# 2013 Kenworth T660



## TREOUSAMPS_GP (Dec 24, 2009)

We had never worked on anything with a Nav plus system so we just jumped in on this and hoped for the best and it went great. 


















The owner wanted the Navplus out and wants his Randy Mcnally put in the Navplus hole. Also want a flip out DVD player in the dash and a screen in each visor. We used a Clarion VZ401 flip out for the dash and two Fahrenheit screens for the visors. We originally wanted to double din the navplus hole but no go with the owner because he loves the gps he has and wants to clear up the windshield. 










From the factory you can see the dremel marks looks like they did it to make it fit










got the Clarion in 










Took out the visors noticed they used two Phillips head screws and one bolt on each visor i dont know why they put an oddball bolt in instead of phillips but oh well.


















ran video cable and power wire to each visor for screens


















my friend Eric working on one of the visors









visors are in and look good (only took picture of first side i put in)

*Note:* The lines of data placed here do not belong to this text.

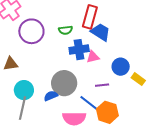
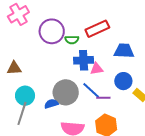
red rectangle: (90, 17) -> (97, 29), turned 45
purple circle: (31, 31) -> (52, 31), moved
blue trapezoid: (100, 32) -> (124, 51), moved, turned -35
blue line: (89, 103) -> (91, 90), moved

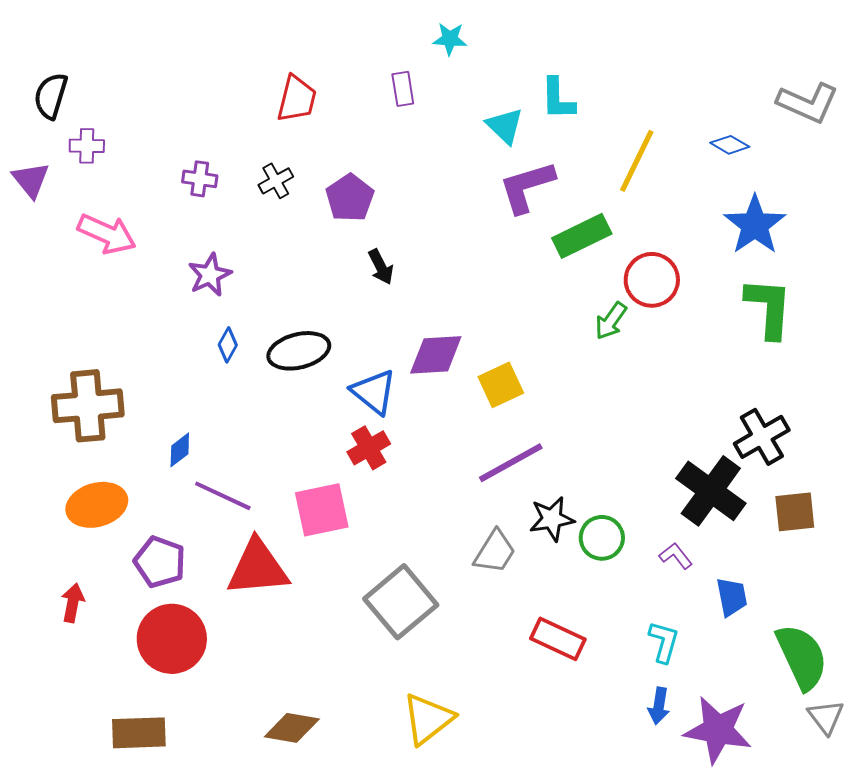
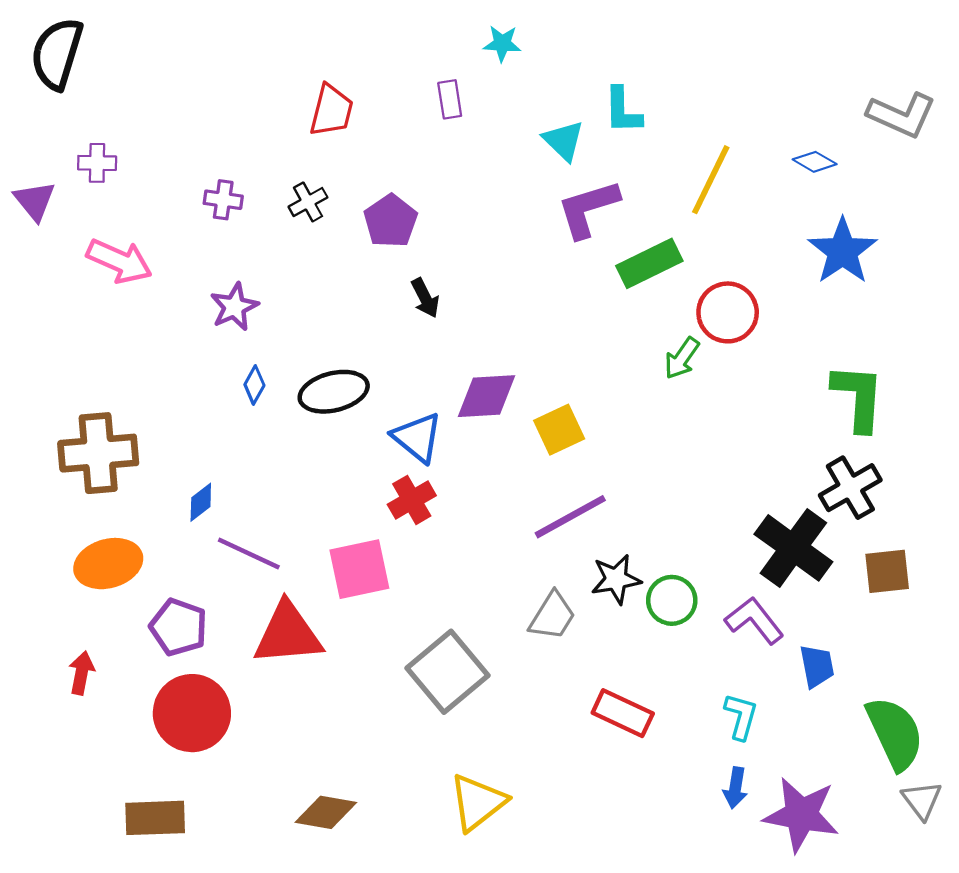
black semicircle: (51, 96) -> (57, 54), moved, size x1.4
green L-shape: (769, 308) -> (858, 397), moved
purple L-shape: (676, 556) -> (754, 620), size x1.6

ran power wire for amp that will be going in next time we get the truck back the mcnally will be moved next time we were on time crunch we got truck friday night and worked two days on it. Owner needed truck sunday at 7 am for another week of hauling.


----------



## TREOUSAMPS_GP (Dec 24, 2009)

Also forgot to mention we used a spare switch that was in the dash to turn the screens on it was really convenient actually


----------



## chevyrider96 (Mar 5, 2010)

Any subs going in this?


----------



## TREOUSAMPS_GP (Dec 24, 2009)

yes, he wanted a 15" Treo SSX put in with a Treo amp. He wants the sub to be setup like a home theater sub. We will be building the box this weekend then we just have to wait til we can get the semi back.


----------



## wdemetrius1 (Aug 16, 2007)

I'm Loving it.


----------



## kevinclayton92 (May 20, 2013)

Nice truck! I really love the interior of it, especially the engine. My brother also have a kenworth and he's using it on over dimensional loads. He's moving heavy items with a big trailer.


----------



## TREOUSAMPS_GP (Dec 24, 2009)

after we got this finished we had to take it all out because he moved to a smaller truck and is having one of his drivers use this one, we will be reinstalling the stuff in his new semi


----------



## red91z28 (Apr 19, 2015)

I was wondering what adapter you used to tie into the Kenworth factory wiring? I got a 2014 T660 kenworth that has that Navplus and I hate it. I'm really wanting to change the deck to something way better and put my own nav in the dash.


----------